My hope ballooned, then imploded. Sarge clocked the movement instantly. He didn’t break stride—just turned on his heel and intercepted the kid at the edge of the driveway. He said something I couldn’t hear, but the boy’s face collapsed into a “yes, sir” of pure fear. Sarge bent at the waist and spoke close to the kid’s ear, one hand on the cross pin, the other squeezing the kid’s shoulder like he was checking for ripeness.
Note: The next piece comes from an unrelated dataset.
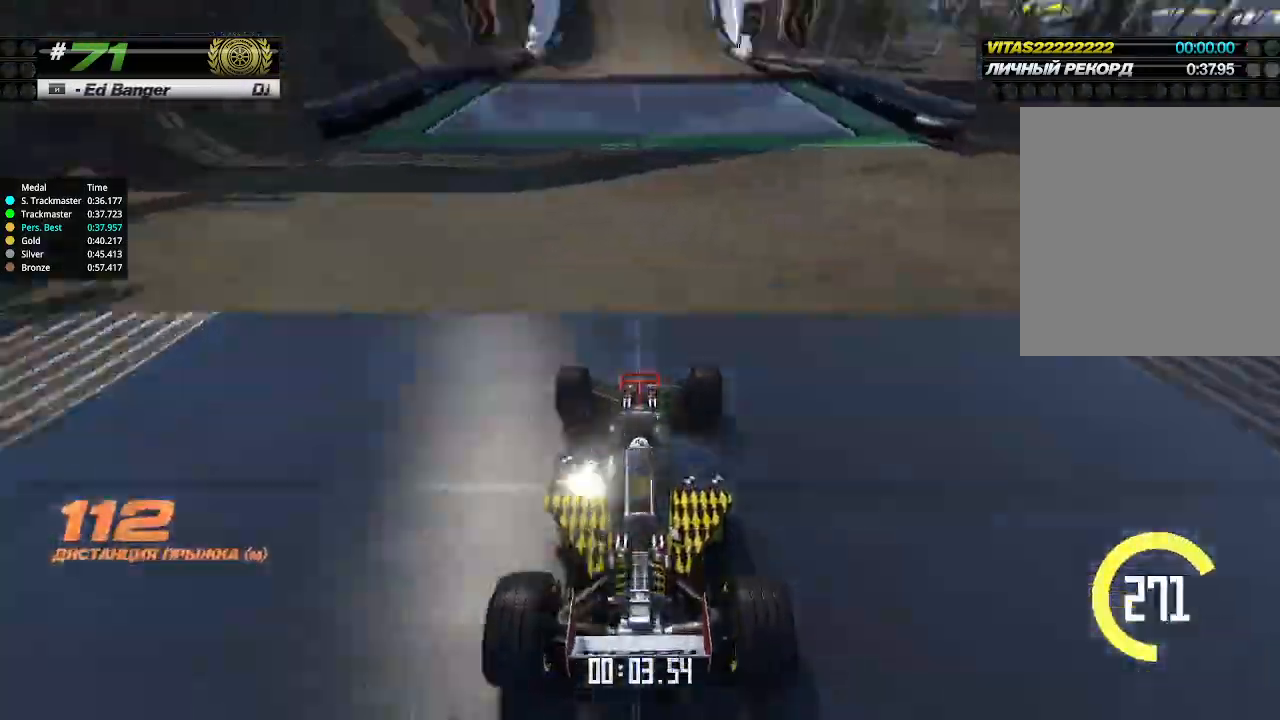
{"keys": ["up"], "events": []}
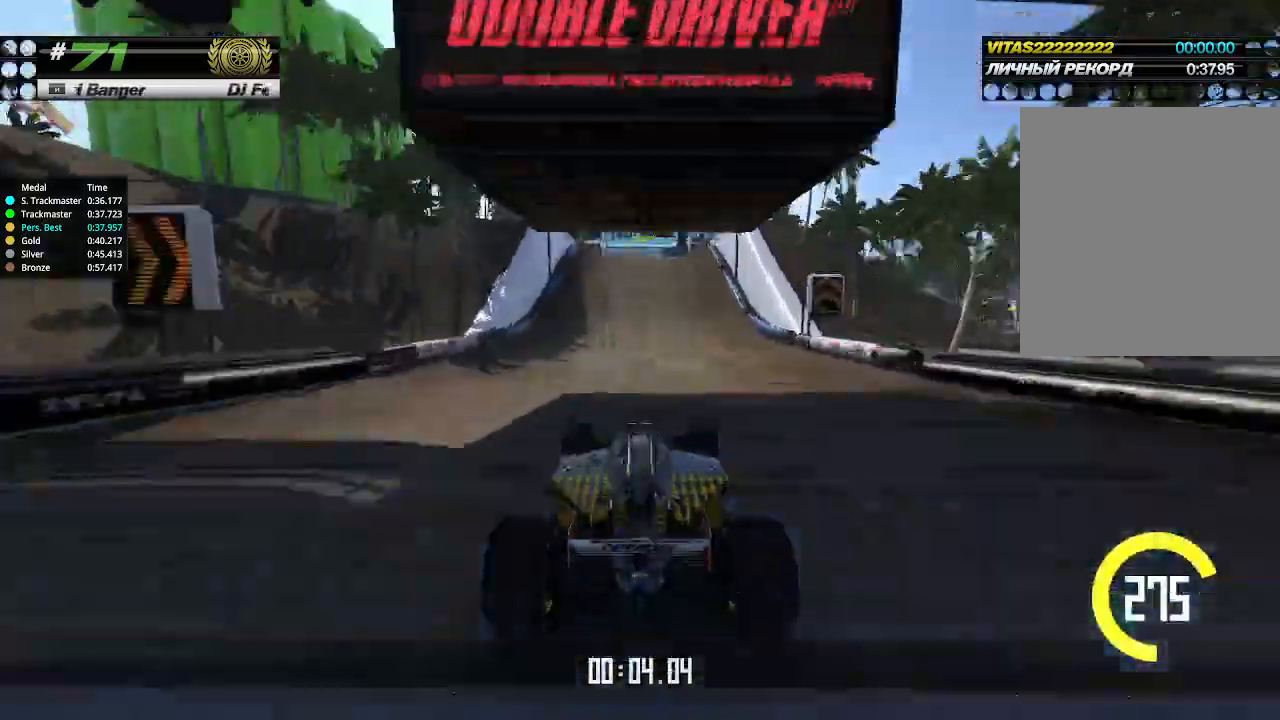
{"keys": ["up"], "events": [[467, "left", "down"], [500, "left", "up"]]}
The kid nodded, turned around, and rode off so fast he left a streak of rubber on the curb. Sarge watched him until he was out of sight, then looked up at my window, face blank as a cinderblock. He tapped the walkie-talkie on his belt twice, held it to his mouth, and murmured something into the static.

I dropped the curtain and backed away, heart jackhammering against my ribs. I killed the flashlight and stuffed it in my bra, but it was too late. They’d seen me. I braced for Sarge to come through the door, or worse, for my father to make a “teachable moment” out of it.

I didn’t have to wait long. The sound of boots on hardwood was unmistakable, followed by the measured, practiced knock of my father. Three knocks, pause, then a slow turn of the doorknob. Not a question, but a warning.

He entered in full Sunday Best—three-piece suit, silk tie, the whole sanctimonious package. His eyes swept the room, landed on me in my tank top and boxer shorts, then flicked to the curtain.